Jetstream transports warm air into Arctic
How did this weather pattern get set up? Jennifer Francis, research professor for marine and coastal science at Rutgers University, explains that the low ice extent this fall meant more heat was absorbed and contained in the Arctic Ocean reducing the temperature difference between the Arctic and lower latitudes. This likely resulted in a “very wavy jet stream which helped transport extra heat and moisture from lower latitudes northward into the Arctic.” The moisture in turn allows more clouds to form which in turn trap heat further amplifying the warming.
James Overland, research oceanographer at the National Oceanic and Atmospheric Administration (NOAA), agrees that the jet stream is involved in the current event, but adds that “the current case is so far out there compared to previous years” that it could usher in some long term changes. His recent research also attempts to show a connection between this wavier jet stream and its impact on weather events in the mid-latitudes such as continental Europe. What happens in the Arctic rarely stays in the Arctic.
Temperature spike connected to climate change?
While the recent spike in temperatures is noteworthy, its connection to the ongoing long-term warming trend in the Arctic remains uncertain. Mark Serreze, Director of the National Snow and Ice Data Center in Boulder (NSIDC), Colorado, cautions to not “read too much into extreme events.” He further adds that “while the Arctic is clearly getting warmer this event is superimposed upon that overall warming trend.” This makes it harder to fully understand its cause and impact.
In fact, similar short-lived warming events have occurred in the past for example in December 2015, February and November 2014, and January and March 2012. Even before the widespread melting of sea ice began in the 2000s temperature spikes occurred at times, such as in November 1996 when temperatures also rose similarly to this past week.
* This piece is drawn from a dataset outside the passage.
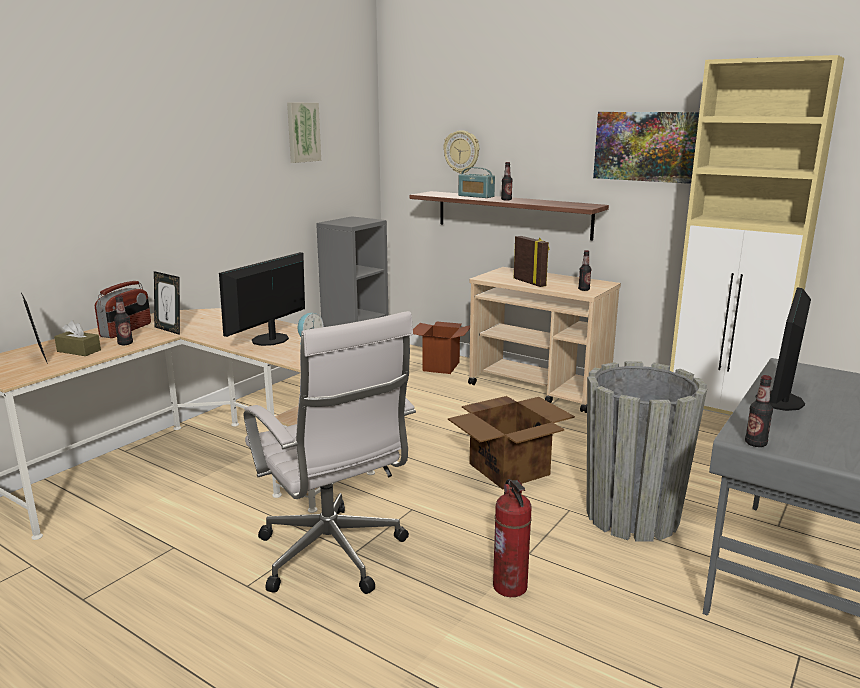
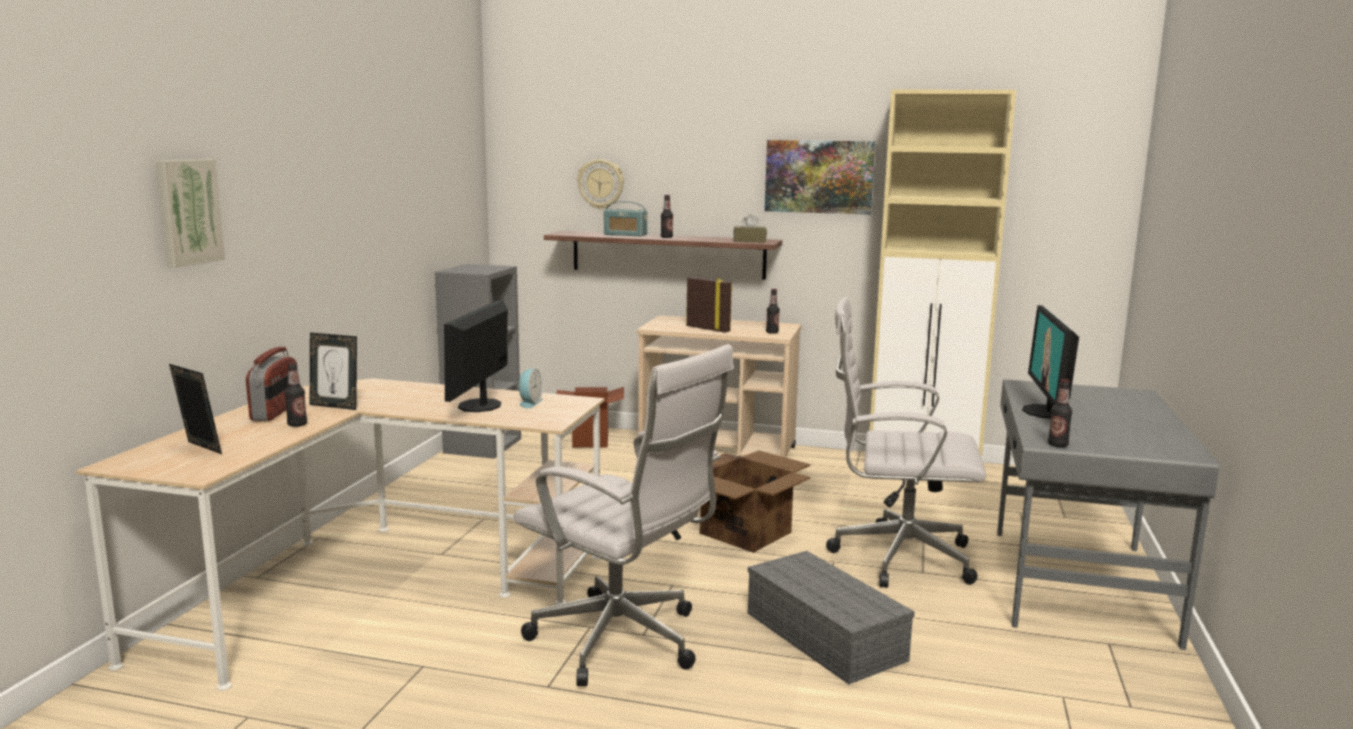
camera: 20 degrees left, 5 degrees down
(79, 351) = (244, 437): brown tissue box -> brown tissue box (749, 241)
(302, 132) = (419, 160): picture -> picture (187, 212)
(511, 587) = (827, 636): fire extinguisher -> grey storage box
(632, 516) = (896, 557): grey planter -> white office chair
Ice too weak to withstand unusual weather patterns
One key difference to temperature spikes 20 or 30 years ago, is the fact that Arctic sea ice has become much weaker which in turn makes it more difficult to withstand unusual weather events, explains Serreze. As the ice has become weaker and thinner over the past two decades it has become much less resilient.
Thicker multiyear ice, which is less affected by unusual weather patterns such as strong winds or warmer temperatures, now accounts for only three percent of ice in the Arctic Ocean, compared to 20 percent in the 1980s. Multiyear ice acts like a glue holding together the ice especially at the end of the summer when all the younger and weaker ice has melted. That icy glue is all but gone in most parts of the Arctic Ocean.
A winter of uncertainty for sea ice
As of now it remains uncertain what the exact impact will be on sea ice going into 2017. “The ice will grow this winter, but it will occur more slowly than normal due to all the extra heat in the system,” explains Francis. She also expects ice cover to be abnormally thin come spring time.
Serreze, on the other hand, cautions that it is too early to tell what exactly the impact of this weather event will be on Arctic sea ice. However, if this warming period continues or if another warming event occurs later this winter, “we will end up with a lot of thin ice in March, which could be a setup for a very low September sea ice minimum in 2017,” Serreze added.
As to the impact next summer, both Serreze and Francis agree that weather patterns are the unknown wild card. All it takes is a few weeks of warm temperatures during the summer to melt out the weakened ice. On the other hand if cool and cloudy weather conditions prevail during the summer months we could get lucky as we did in 2016 “saving us from a new record low,” Serreze concluded.